>>>>>

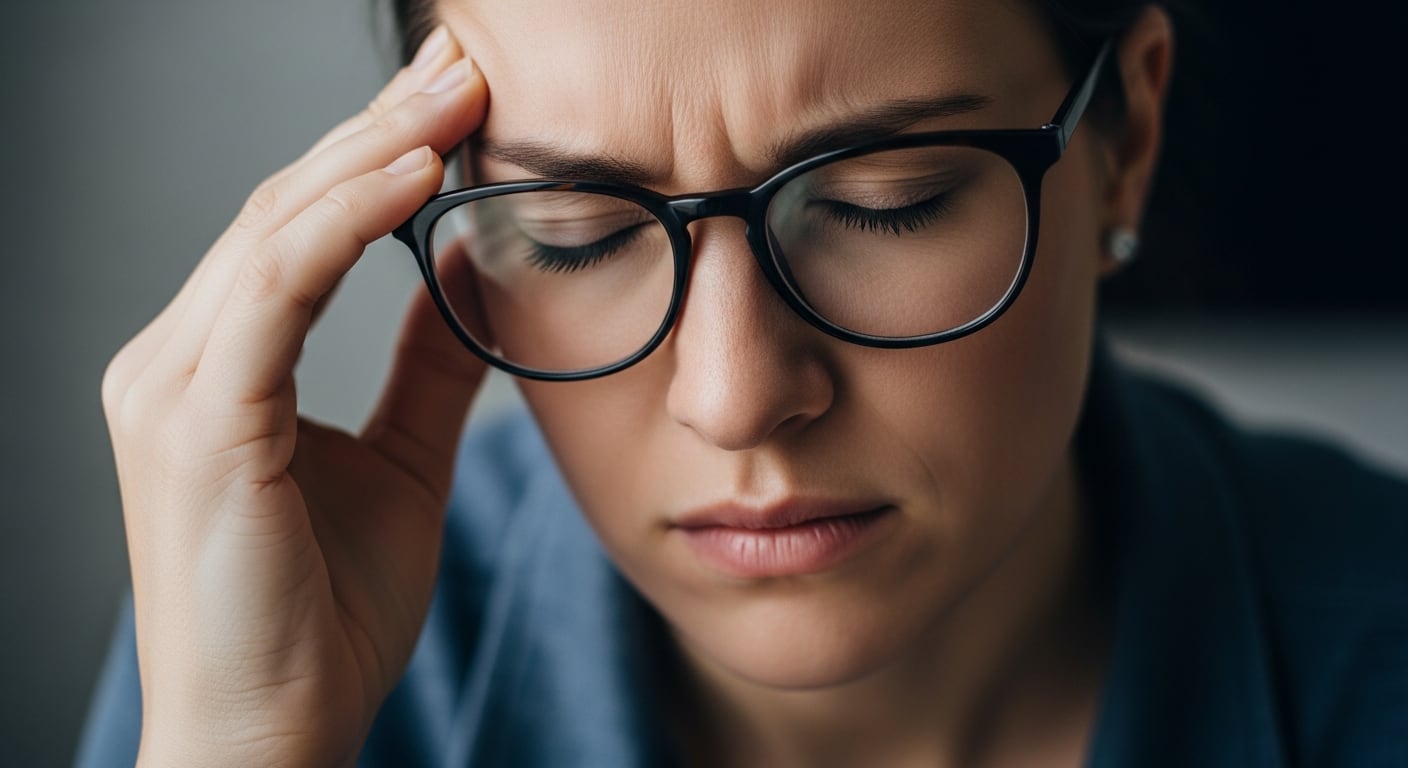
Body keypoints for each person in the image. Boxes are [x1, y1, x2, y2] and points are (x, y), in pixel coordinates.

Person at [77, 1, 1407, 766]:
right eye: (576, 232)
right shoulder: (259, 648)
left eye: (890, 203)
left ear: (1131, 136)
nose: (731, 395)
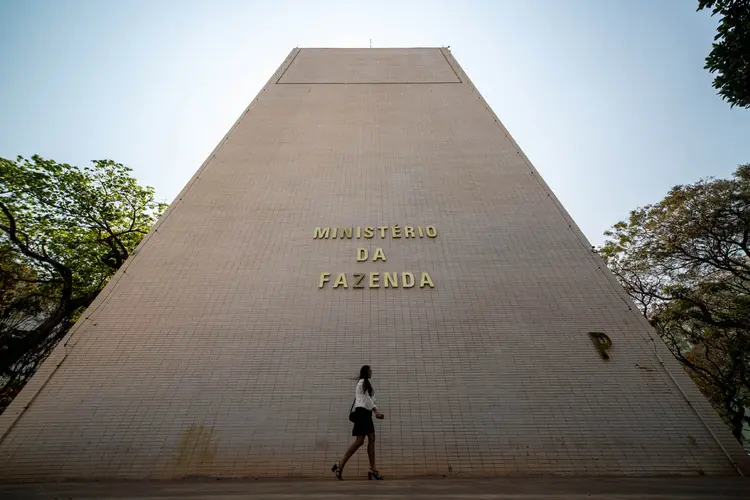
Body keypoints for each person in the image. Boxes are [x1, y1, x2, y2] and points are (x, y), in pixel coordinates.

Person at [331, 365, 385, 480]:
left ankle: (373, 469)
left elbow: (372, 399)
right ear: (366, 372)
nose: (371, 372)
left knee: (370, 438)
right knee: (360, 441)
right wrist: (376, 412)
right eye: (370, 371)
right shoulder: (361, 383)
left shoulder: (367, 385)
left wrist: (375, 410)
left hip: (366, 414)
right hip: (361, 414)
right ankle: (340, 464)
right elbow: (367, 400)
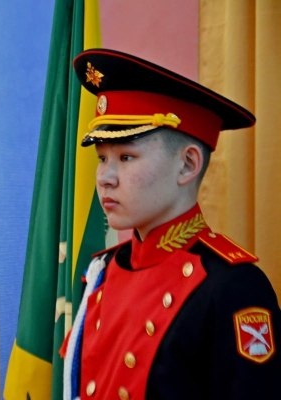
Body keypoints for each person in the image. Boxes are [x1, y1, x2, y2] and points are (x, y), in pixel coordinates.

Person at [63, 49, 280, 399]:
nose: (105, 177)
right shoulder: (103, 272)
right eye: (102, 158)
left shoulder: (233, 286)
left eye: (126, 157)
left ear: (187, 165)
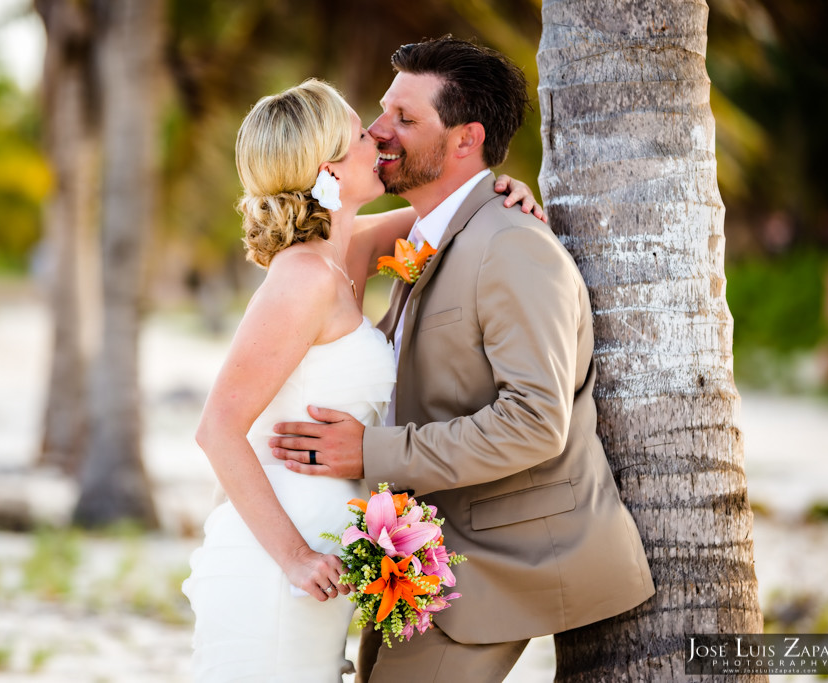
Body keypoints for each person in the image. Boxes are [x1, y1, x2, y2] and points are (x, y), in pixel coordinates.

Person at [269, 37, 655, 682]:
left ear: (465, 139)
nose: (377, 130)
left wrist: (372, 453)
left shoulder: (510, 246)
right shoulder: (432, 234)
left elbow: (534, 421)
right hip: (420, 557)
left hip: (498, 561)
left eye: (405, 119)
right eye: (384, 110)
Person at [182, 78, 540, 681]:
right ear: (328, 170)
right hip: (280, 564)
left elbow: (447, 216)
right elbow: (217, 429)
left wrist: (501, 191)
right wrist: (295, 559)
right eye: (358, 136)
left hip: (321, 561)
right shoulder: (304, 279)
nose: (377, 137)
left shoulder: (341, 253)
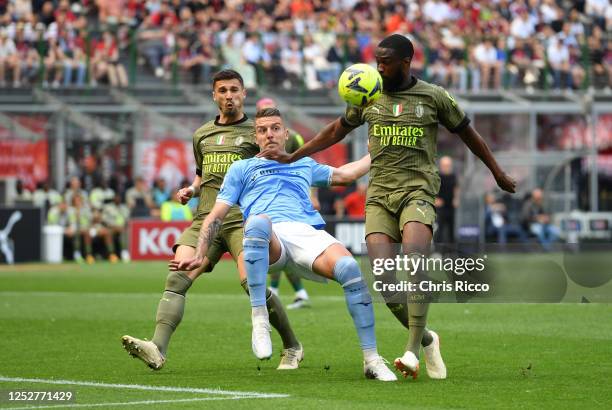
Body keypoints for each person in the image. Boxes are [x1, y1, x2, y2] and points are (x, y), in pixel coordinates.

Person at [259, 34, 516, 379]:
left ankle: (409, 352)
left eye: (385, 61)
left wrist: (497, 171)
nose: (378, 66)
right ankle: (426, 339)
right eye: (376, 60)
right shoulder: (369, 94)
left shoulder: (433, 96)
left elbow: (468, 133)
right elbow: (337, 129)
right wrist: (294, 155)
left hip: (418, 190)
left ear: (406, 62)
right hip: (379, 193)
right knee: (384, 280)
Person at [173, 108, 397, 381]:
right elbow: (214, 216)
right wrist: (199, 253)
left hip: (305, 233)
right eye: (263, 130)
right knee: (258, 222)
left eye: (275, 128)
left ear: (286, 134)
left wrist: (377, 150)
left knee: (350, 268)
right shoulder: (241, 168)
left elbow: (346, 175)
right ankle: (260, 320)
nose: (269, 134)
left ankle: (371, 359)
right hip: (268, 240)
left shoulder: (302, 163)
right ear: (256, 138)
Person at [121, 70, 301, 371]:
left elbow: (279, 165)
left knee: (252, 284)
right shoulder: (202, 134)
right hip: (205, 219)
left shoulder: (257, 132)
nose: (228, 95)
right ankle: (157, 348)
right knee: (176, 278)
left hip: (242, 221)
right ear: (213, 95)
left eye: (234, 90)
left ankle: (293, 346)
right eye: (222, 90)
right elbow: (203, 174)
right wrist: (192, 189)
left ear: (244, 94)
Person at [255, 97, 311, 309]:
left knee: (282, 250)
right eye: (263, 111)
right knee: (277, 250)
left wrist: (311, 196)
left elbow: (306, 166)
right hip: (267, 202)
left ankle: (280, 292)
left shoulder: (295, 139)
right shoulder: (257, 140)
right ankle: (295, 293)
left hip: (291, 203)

<<<<<

## Activity
Every entry, word for word: repeat it, but skip the images.

## Written response
Body keypoints for each person in the image. Boxes are [x1, y1, x2, y2] and points are (x, y), in pixel coordinates.

Person at [77, 1, 1407, 766]:
right eye: (576, 232)
right shoulder: (259, 648)
left eye: (890, 203)
left ear: (1131, 136)
nose: (731, 395)
Body keypoints for each person in the image. Boxes are [x1, y1, x2, y2] and points are (x, y), in pixel coordinates.

Person at [331, 365, 385, 480]:
left ankle: (373, 469)
left elbow: (372, 399)
right ear: (366, 372)
nose: (371, 372)
left knee: (370, 438)
right knee: (360, 441)
right wrist: (376, 412)
right eye: (370, 371)
right shoulder: (361, 383)
left shoulder: (367, 385)
left wrist: (375, 410)
left hip: (366, 414)
right hip: (361, 414)
right ankle: (340, 464)
right elbow: (367, 400)
Body keypoints for each person in the image. Boxes are [x1, y1, x2, y2] and points are (x, y), in pixel coordinates.

Person at [63, 49, 280, 399]:
nose: (105, 177)
right shoulder: (103, 272)
right eye: (102, 158)
left shoulder: (233, 286)
left eye: (126, 157)
left ear: (187, 165)
Body keypoints for each person in the image. Boxes are [x1, y1, x2, y2] and points are (x, y), in pixel coordinates.

Person at [269, 37, 655, 682]:
left ear: (465, 139)
nose: (377, 130)
left wrist: (372, 453)
left shoulder: (510, 246)
right shoulder: (432, 234)
left elbow: (534, 421)
right hip: (420, 557)
left hip: (498, 561)
left eye: (405, 119)
right eye: (384, 110)
Person at [182, 78, 540, 681]:
right ear: (328, 170)
right hip: (280, 564)
left elbow: (447, 216)
right elbow: (217, 429)
left wrist: (501, 191)
right wrist: (295, 559)
right eye: (358, 136)
left hip: (321, 561)
right shoulder: (304, 279)
nose: (377, 137)
left shoulder: (341, 253)
Body keypoints for each person in the image. Boxes are [x1, y1, x2, y2] and points are (x, y), in pixel coordinates.

Person at [259, 34, 516, 379]:
left ankle: (409, 352)
left eye: (385, 61)
left wrist: (497, 171)
nose: (378, 66)
right ankle: (426, 339)
right eye: (376, 60)
right shoulder: (369, 94)
left shoulder: (433, 96)
left elbow: (468, 133)
right elbow: (337, 129)
right wrist: (294, 155)
left hip: (418, 190)
left ear: (406, 62)
right hip: (379, 193)
right knee: (384, 280)
Person at [173, 108, 397, 381]:
right elbow: (214, 216)
right wrist: (199, 253)
left hip: (305, 233)
right eye: (263, 130)
right knee: (258, 222)
left eye: (275, 128)
left ear: (286, 134)
left wrist: (377, 150)
left knee: (350, 268)
right shoulder: (241, 168)
left elbow: (346, 175)
right ankle: (260, 320)
nose: (269, 134)
left ankle: (371, 359)
right hip: (268, 240)
left shoulder: (302, 163)
right ear: (256, 138)
Person at [121, 70, 301, 371]:
left elbow: (279, 165)
left knee: (252, 284)
right shoulder: (202, 134)
right hip: (205, 219)
left shoulder: (257, 132)
nose: (228, 95)
right ankle: (157, 348)
right knee: (176, 278)
left hip: (242, 221)
right ear: (213, 95)
left eye: (234, 90)
left ankle: (293, 346)
right eye: (222, 90)
right elbow: (203, 174)
right wrist: (192, 189)
left ear: (244, 94)
Person at [255, 97, 311, 309]:
left knee: (282, 250)
right eye: (263, 111)
right knee: (277, 250)
left wrist: (311, 196)
left elbow: (306, 166)
right hip: (267, 202)
left ankle: (280, 292)
left shoulder: (295, 139)
right shoulder: (257, 140)
right ankle: (295, 293)
left hip: (291, 203)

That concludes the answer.